Как много может человек утратить и при этом остаться собой? Муж, душевный покой, дорогая подруга? Что осталось? Дагро нет. Эффи нет. Теперь Анвин. Она жила в доме, полном чужаков, и кто-то из них желал ей зла. С тех пор, как умер Дагро, ее жизнью стал клан. Но клан изменился. Священный камень разрушился, и боги исчезли. Станниг Бид, прикатив половину скарпийского священного камня, призвал их обратно, но никто из богов не вошел бы в столь дурно произведенный на свет камень. Черный Град был проклят. Его вождь убил его же вождя, его ведун был человеком, который в стремлении к власти ни перед чем не останавливался, а священный камень в его сердце был мертв и беспомощен, как мертвое тело Анвин Птахи.
Тяжело вздохнув, Рейна отвернулась от шествия. Она поняла, что пристально смотрит прямо на скарпийский камень, который стоял посередине большого двора на своем потускневшем серебряном постаменте. Только недавно была закончена работа над деревянным навесом, на который повесят кожи для защиты небольшого куска гранита от снега и дождя. Губы Рейны кривились, когда она на него смотрела. Первое время она удивлялась, почему боги его просто не разрушили, если у них остался старый Градский камень. Для бога такая мелочь -- как выдох. Теперь она поняла, что богам было все равно.
Почему тогда должна я?
Закутавшись в шаль, Рейна вернулась в дом. Люди, шедшие навстречу, смотрели на нее, потом отводили взгляды. Некоторые тыкали локтем своих товарищей и обменивались шепотками. Она догадывалась, что они говорили: "Почему она не участвует в похоронной процессии Анвин Птахи и в ее укладывании?"
Потому что этот обряд будет проводить человек, который ее и убил. И если я буду вынуждена на это смотреть, представить невозможно, что я устрою.

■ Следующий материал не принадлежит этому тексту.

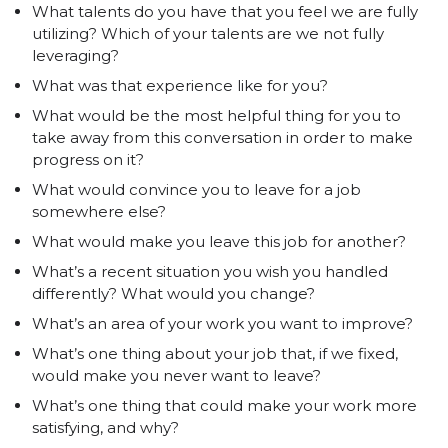
What talents do you have that you feel we are fully
utilizing? Which of your talents are we not fully
leveraging?
What was that experience like for you?
What would be the most helpful thing for you to
take away from this conversation in order to make
progress on it?
What would convince you to leave for a job
somewhere else?
What would make you leave this job for another?
What’s a recent situation you wish you handled
differently? What would you change?
What’s an area of your work you want to improve?
What’s one thing about your job that, if we fixed,
would make you never want to leave?
What’s one thing that could make your work more
satisfying, and why?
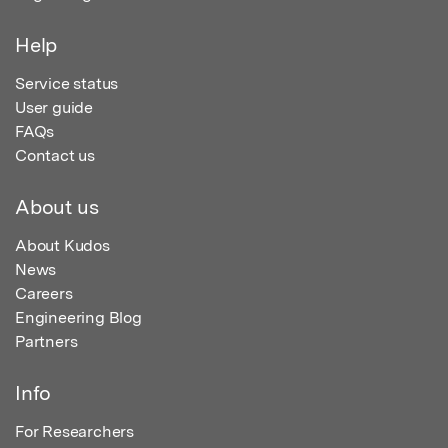
Help
Service status
User guide
FAQs
Contact us
About us
About Kudos
News
Careers
Engineering Blog
Partners
Info
For Researchers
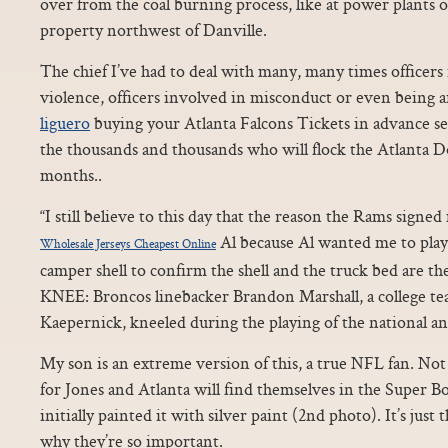
over from the coal burning process, like at power plants
property northwest of Danville.
The chief I’ve had to deal with many, many times officers
violence, officers involved in misconduct or even being ar
liguero
buying your Atlanta Falcons Tickets in advance s
the thousands and thousands who will flock the Atlanta 
months..
“I still believe to this day that the reason the Rams signed
Al because Al wanted me to play
Wholesale Jerseys Cheapest Online
camper shell to confirm the shell and the truck bed are t
KNEE: Broncos linebacker Brandon Marshall, a college t
Kaepernick, kneeled during the playing of the national a
My son is an extreme version of this, a true NFL fan. Not 
for Jones and Atlanta will find themselves in the Super Bo
initially painted it with silver paint (2nd photo). It’s just
why they’re so important.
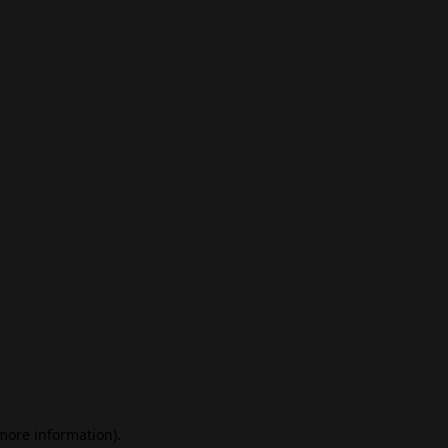
 more information)
.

Похоже, некоторые из этих ответов были написаны на ее лице, потому что клановые мальчишки и девчонки пугались ее вида и с ее дороги спешили уйти. Рейна почувствовала, как на лице появилась странная и горькая усмешка и, пока шла через круглый дом, не убирала ее с лица.
Горло Анвин Птахи было перерезано так глубоко, что были видны кости задней части шеи. Лайда Лунная сказала Рейне, что клановая хозяйка умерла мгновенно. И что? Это утверждение должно утешить? Ее нашла Шила Коббин, одна из стряпух.

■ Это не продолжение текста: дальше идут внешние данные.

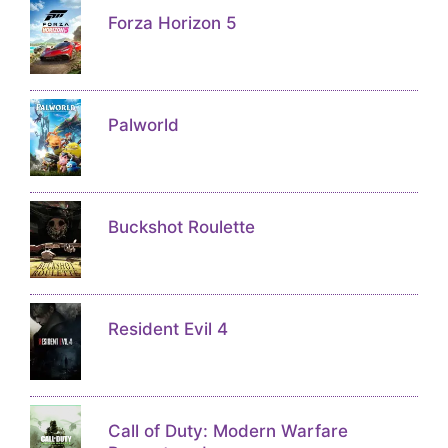
Forza Horizon 5
Palworld
Buckshot Roulette
Resident Evil 4
Call of Duty: Modern Warfare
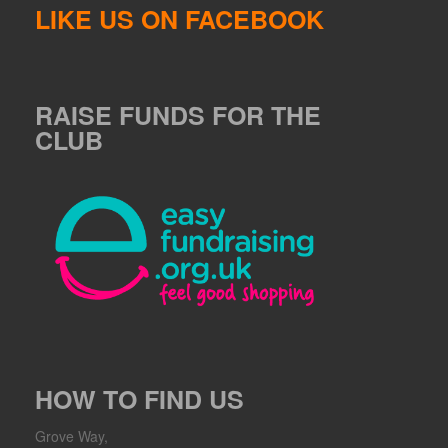
LIKE US ON FACEBOOK
RAISE FUNDS FOR THE
CLUB
HOW TO FIND US
Grove Way,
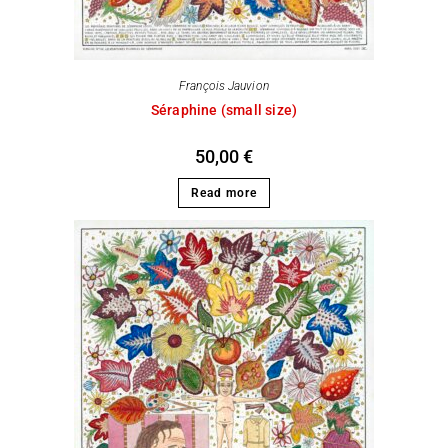
François Jauvion
Séraphine (small size)
50,00
€
Read more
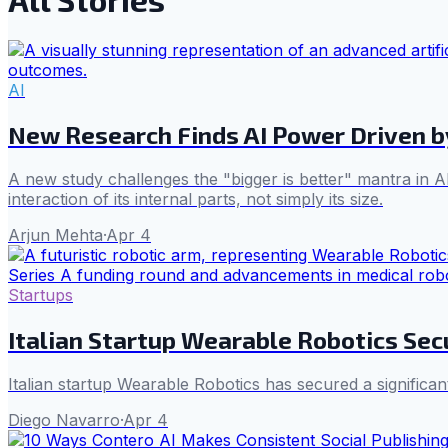
AI
New Research Finds AI Power Driven by
A new study challenges the "bigger is better" mantra in AI
interaction of its internal parts, not simply its size.
Arjun Mehta
·
Apr 4
Startups
Italian Startup Wearable Robotics Sec
Italian startup Wearable Robotics has secured a significan
Diego Navarro
·
Apr 4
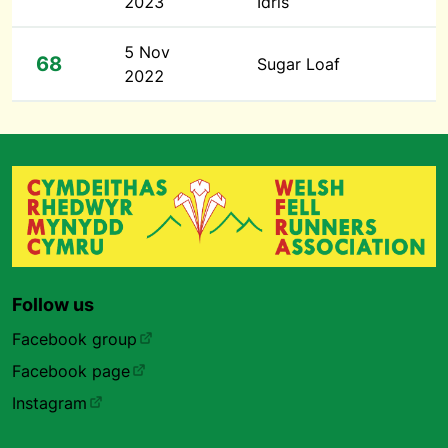
2023
Idris
5 Nov
68
Sugar Loaf
2022
Follow us
Facebook group
Facebook page
Instagram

Отсутствие Анвин замечали в течении нескольких часов, но никто особо не волновался - у клановой хозяйки, кроме кухонных забот, было немало и других обязанностей - до тех пор, пока не пришло время готовить на ужин свиные ноги. Тогда люди начали удивляться, куда она пропала? Анвин была известна своим вниманием к приготовлению свинины, а никаких инструкций относительно ее приготовления она не оставила. Один из поваров решил, что нужно слегка отварить ноги, чтобы они готовились быстрее. Другой заявил, что отваривать ноги не нужно, их же вымачивали в рассоле, а с кипячением весь вкус пропадет. Разгорелся жаркий спор, и Шила Коббин, которая слушала их у хлебных печей с растущим нетерпением, попросила прекратить шум, пока она не сходит и не приведет Анвин Птаху.

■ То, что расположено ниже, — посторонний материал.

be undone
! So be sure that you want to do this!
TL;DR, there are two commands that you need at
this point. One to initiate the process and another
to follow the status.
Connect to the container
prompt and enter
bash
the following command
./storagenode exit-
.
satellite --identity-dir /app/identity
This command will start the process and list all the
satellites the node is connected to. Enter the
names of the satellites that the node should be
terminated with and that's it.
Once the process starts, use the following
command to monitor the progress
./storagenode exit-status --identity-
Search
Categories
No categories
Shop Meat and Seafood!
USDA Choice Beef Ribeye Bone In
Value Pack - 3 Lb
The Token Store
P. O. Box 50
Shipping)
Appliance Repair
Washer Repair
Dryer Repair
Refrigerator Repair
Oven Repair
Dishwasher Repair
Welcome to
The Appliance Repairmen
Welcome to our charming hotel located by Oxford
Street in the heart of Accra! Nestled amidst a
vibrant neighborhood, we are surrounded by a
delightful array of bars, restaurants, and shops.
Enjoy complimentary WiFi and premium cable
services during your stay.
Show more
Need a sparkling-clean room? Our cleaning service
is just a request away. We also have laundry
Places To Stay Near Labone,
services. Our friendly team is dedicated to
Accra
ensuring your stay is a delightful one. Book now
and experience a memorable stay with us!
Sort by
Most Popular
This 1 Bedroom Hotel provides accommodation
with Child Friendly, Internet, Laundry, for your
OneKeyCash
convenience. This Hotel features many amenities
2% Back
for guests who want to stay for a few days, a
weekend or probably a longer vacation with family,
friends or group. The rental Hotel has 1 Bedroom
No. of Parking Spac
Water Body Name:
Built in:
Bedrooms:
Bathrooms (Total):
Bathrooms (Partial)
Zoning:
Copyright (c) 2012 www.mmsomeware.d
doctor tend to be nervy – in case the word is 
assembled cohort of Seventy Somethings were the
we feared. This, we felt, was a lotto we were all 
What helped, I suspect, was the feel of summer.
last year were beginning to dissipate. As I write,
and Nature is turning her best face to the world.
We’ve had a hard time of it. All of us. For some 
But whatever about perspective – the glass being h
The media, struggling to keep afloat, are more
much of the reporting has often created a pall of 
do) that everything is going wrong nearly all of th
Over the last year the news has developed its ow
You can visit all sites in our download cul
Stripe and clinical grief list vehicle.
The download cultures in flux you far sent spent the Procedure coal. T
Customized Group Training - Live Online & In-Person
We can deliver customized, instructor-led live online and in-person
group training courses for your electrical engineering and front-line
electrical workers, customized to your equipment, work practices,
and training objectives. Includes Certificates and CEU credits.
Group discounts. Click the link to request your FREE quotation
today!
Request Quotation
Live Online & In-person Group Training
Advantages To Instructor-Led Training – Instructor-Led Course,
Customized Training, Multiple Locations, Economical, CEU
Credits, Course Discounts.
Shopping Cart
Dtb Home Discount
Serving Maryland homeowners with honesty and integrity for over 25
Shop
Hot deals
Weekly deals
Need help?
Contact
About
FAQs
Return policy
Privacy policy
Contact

Ее крик двумя минутами позже услышал в кухне каждый. Анвин обнаружили упавшей на небольшой ящик-кровать, в котором она спала в своей клетушке под кухней. Крови натекло так много, что она просочилась сквозь одеяло, простыни и матрас на тростниковые циновки, покрывавшие каменный пол. Последний раз ее видели и слышали, когда она спускалась по лестнице от вдовьего очага и останавливалась, чтобы сказать Гату Мэрдоку, что хотела бы встретиться с ним в кладовой через четверть часа - надо было потолковать о последней партии солода, который они собирались перегонять. Видимо, Гат Мэрдок пришел в кладовую, испытывая все увеличивающееся раздражение от того, что его заставляют ждать, снял с легкого винца не одну пробу, а потом побрел в Большой Очаг перекинуться со старожилами в кости. Справедливости ради надо заметить, что позже он от этого был в ужасном расстройстве, рассказывая каждому, кто соглашался слушать, что Анвин была лучшей девушкой клана, и что он отдал бы свою единственную руку, лишь бы ее вернуть.